Among Democrats facing that dilemma: Heidi Heitkamp of North Dakota, Joe Donnelly of Indiana, and Joe Manchin III of West Virginia. All three voted to confirm Gorsuch. Bob Casey, a Pennsylvania Democrat who is also up for reelection, made his intention to reject Trump’s choice clear hours before he even announced it.

“I will oppose the nomination the president will make tonight because it represents a corrupt bargain with the far right, big corporations, and Washington special interests,’’ Casey said in a statement.

However slim his odds of success, the Senate Democratic leader, Chuck Schumer of New York, framed the confirmation battle as a referendum on the issues most important to Democratic voters.

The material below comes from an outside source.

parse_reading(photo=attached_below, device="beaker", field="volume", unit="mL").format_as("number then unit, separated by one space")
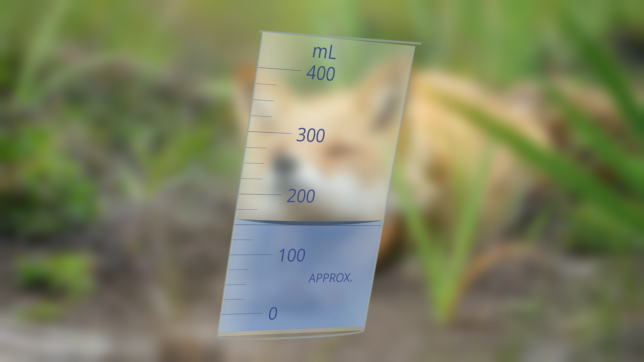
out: 150 mL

“Enormously important issues hang in the balance,’’ he said in the Senate before the announcement. “The right of workers to organize, the pernicious influence of dark money in our policy, the right of Americans to marry whom they love, the right to vote. Two issues of similar and profound consequence are the fate of the Affordable Care Act and a women’s freedom to make the most sensitive decisions about her body.’’

Republicans hope the appointment will mobilize their voters as well. But the choice of Kavanaugh is perhaps the most challenging of the four finalists, with lawmakers warning that his voluminous record could prolong the confirmation process, even past the November election.

McConnell told the president that Hardiman or Kethledge would have an easier path to confirmation.

McConnell has worried about his independent-minded Kentucky colleague, Senator Rand Paul, who has bitterly criticized the foreign policy of the Bush administration and might use that as grounds to hold up Kavanaugh’s nomination.